Study text:

CarSite: identifying carbonylated sites of human proteins based on a one-sided selection resampling method†
Abstract
Protein carbonylation is one of the most important biomarkers of oxidative protein damage and such protein damage is linked to various diseases and aging. It is thus vital that carbonylation sites are identified accurately. In this study, CarSite, a novel bioinformatics tool, was established to identify carbonylation sites in human proteins. The one-sided selection (OSS) resampling method was used to establish balanced training datasets and this resampling method is demonstrated to perform better than a Monte Carlo resampling method via 10-fold cross-validation tests on the Jia dataset. Moreover, the hybrid combination of position-specific amino acid propensity (PSAAP), composition of k-spaced amino acid pairs (CKSAAP), amino acid composition (AAC), and composition of hydrophobic and hydrophilic amino acids (CHHAA) was selected to optimize the performance of the predictor. On 10-fold cross-validation of the Jia dataset, CarSite obtained rates of sensitivity corresponding to K/P/R/T-type peptides of ∼21%, 22%, 19%, or 18% higher than those obtained by iCar-PseCp, respectively, which was previously considered as the best predictor for identifying carbonylation sites in human proteins. Furthermore, compared with other existing predictors, CarSite obtained much higher sensitivity and accuracy when tested on the same dataset.

Dataset excerpts:
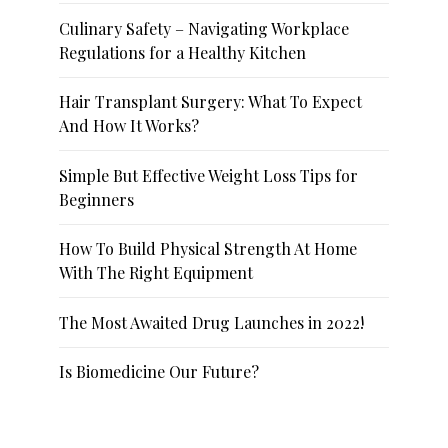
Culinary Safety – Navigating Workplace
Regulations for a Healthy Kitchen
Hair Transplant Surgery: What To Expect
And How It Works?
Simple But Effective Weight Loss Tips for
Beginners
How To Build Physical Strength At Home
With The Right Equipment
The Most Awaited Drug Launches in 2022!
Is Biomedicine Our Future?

--

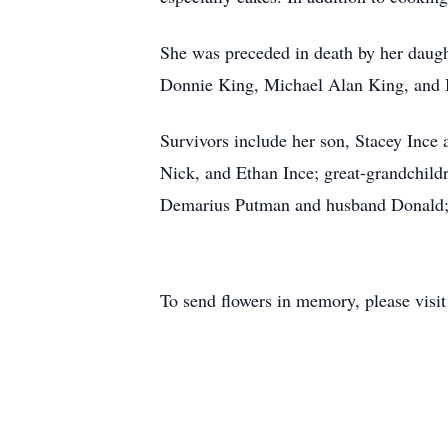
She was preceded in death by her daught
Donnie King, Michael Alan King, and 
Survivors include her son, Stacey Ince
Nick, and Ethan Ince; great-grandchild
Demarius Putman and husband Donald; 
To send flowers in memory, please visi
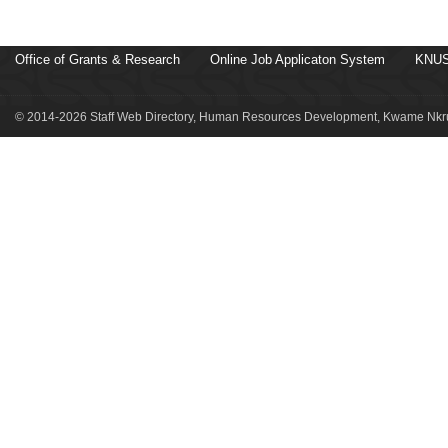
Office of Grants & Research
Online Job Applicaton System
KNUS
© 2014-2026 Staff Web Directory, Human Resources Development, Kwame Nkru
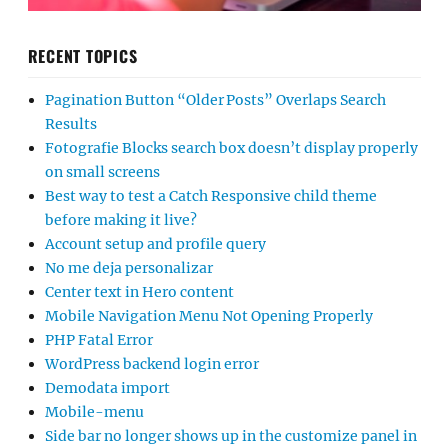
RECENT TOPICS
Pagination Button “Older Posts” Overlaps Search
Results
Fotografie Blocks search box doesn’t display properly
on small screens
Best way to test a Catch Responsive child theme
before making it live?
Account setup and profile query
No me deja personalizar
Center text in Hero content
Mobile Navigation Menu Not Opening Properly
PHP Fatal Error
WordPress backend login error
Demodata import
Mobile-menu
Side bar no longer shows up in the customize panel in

Exercise prompt:
Say whether each statement agrees with the CarSite abstract. Answer yes or no, and quote the deciding words of the abstract. (a) CarSite was built to identify carbonylation sites in human proteins. (b) In the 10-fold cross-validation tests, the Monte Carlo resampling method outperformed one-sided selection. (c) iCar-PseCp had previously been regarded as the best predictor of carbonylation sites in human proteins. Rely only on the CarSite abstract and not on the material.

Problem solution:
(a) Yes: "CarSite, a novel bioinformatics tool, was established to identify carbonylation sites in human proteins."
(b) No: "this resampling method is demonstrated to perform better than a Monte Carlo resampling method via 10-fold cross-validation tests on the Jia dataset."
(c) Yes: "iCar-PseCp, respectively, which was previously considered as the best predictor for identifying carbonylation sites in human proteins."